Geometry of Decision Making in Language Models
Abhinav Joshi, Divyanshu Bhatt, Ashutosh Modi
TL;DR
The paper investigates how internal representations in transformer-based LLMs organize themselves geometrically during reasoning, using intrinsic dimension ($\mathrm{ID}$) as the core metric. Through a large-scale study of 28 open-weight models on MCQA tasks (real-world and synthetic), it uncovers a consistent three-stage ID trajectory where middle-layer ID peaks precede decisive predictions, indicating a compression into task-relevant, low-dimensional manifolds. The work demonstrates that MLP-out drives sharper ID transitions, while residual-post signals accumulate more gradually, and shows that few-shot prompting accelerates compression and decisiveness.

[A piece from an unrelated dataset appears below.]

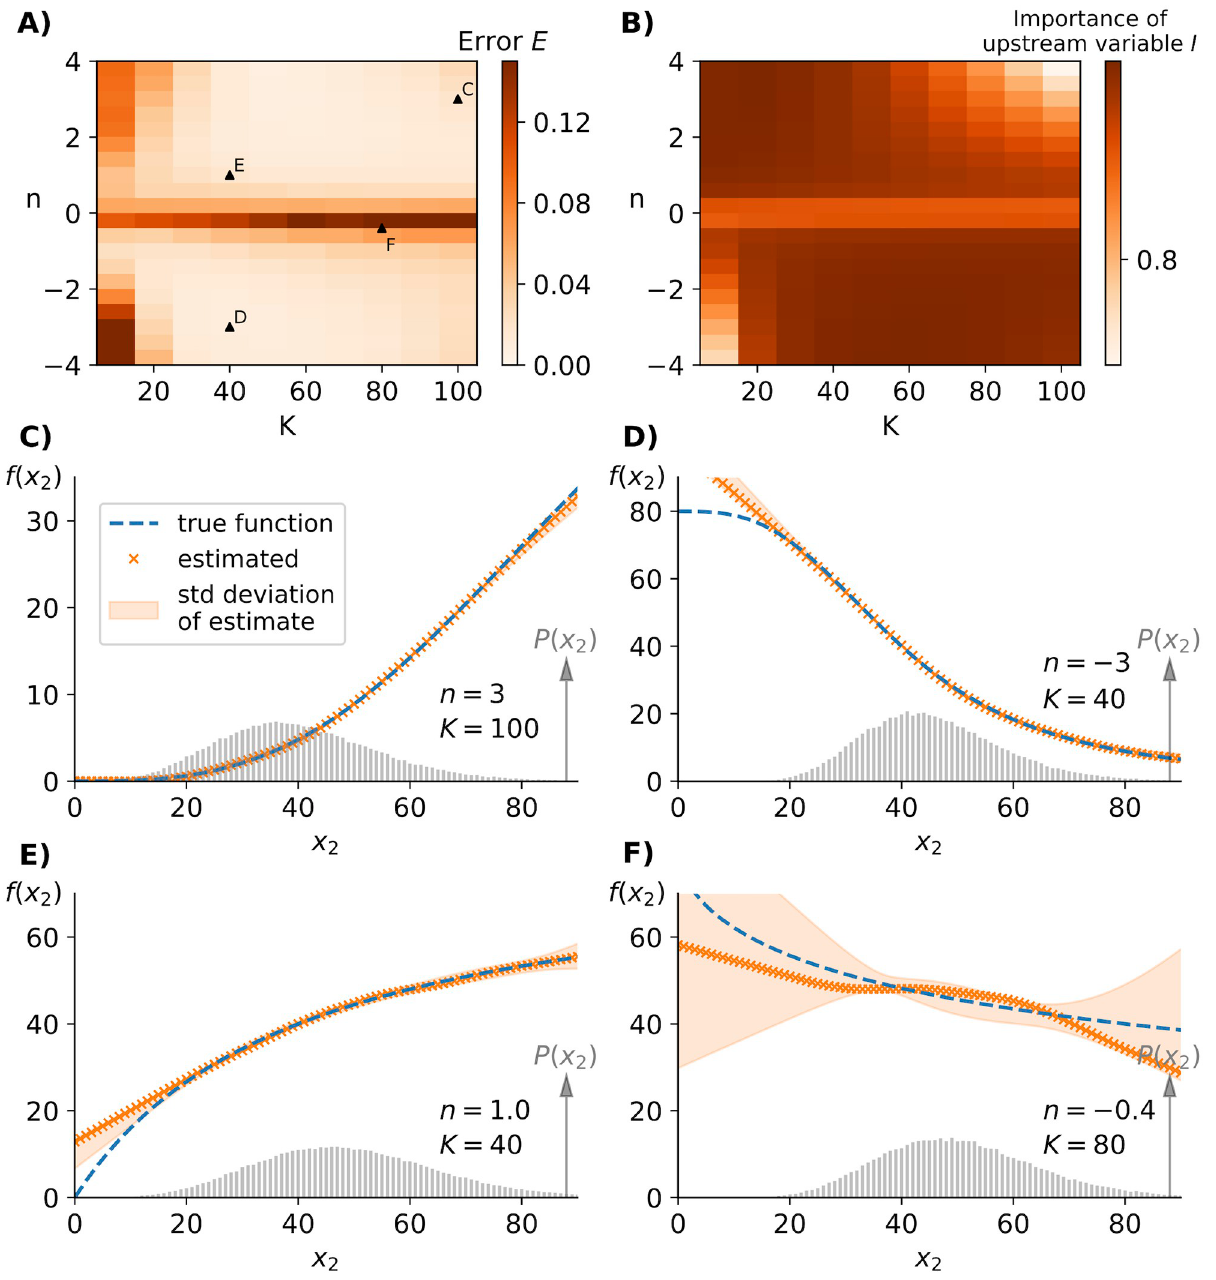
Fig 4. Different shapes of rate functions can be inferred. A) Changing the shape of the production rate f ð x while keeping time-scales fixed and equal, we find that the inferred reaction rates using Eq (4) and P ( x 2 , x 3 ) agree well with the true rate for N = 100, 000 samples across a broad range of the parameter regime. Data shown are for the same noise enhancing three-component system (Materials & methods) as in Fig 3. B) Unsatisfactory inference of f ( x 2 ) corresponds to regimes in which the upstream variable has only little influence on the downstream fluctuations as quantified by the relative importance term I defined in Eq (6). C,D,E) Successful inference examples for different Hill-functions including repressing effects of X 2 on X 3 . Any deviations from the true rate function are in the region in which the system is rarely or never observed. F) Example of unsatisfactory inference when the reaction rate varies only little over the majority of observed states resulting in a small effect of X 2 - fluctuations on X 3 -levels. The poor inference is also highlighted by the extremely broad shaded region indicating the standard deviation of inferred f ( x 2 ) for identical systems subject to different random sampling.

These findings offer a geometric lens on generalization and decision formation in LLMs, with implications for interpretability and model optimization.
Abstract
Large Language Models (LLMs) show strong generalization across diverse tasks, yet the internal decision-making processes behind their predictions remain opaque. In this work, we study the geometry of hidden representations in LLMs through the lens of \textit{intrinsic dimension} (ID), focusing specifically on decision-making dynamics in a multiple-choice question answering (MCQA) setting. We perform a large-scale study, with 28 open-weight transformer models and estimate ID across layers using multiple estimators, while also quantifying per-layer performance on MCQA tasks. Our findings reveal a consistent ID pattern across models: early layers operate on low-dimensional manifolds, middle layers expand this space, and later layers compress it again, converging to decision-relevant representations. Together, these results suggest LLMs implicitly learn to project linguistic inputs onto structured, low-dimensional manifolds aligned with task-specific decisions, providing new geometric insights into how generalization and reasoning emerge in language models.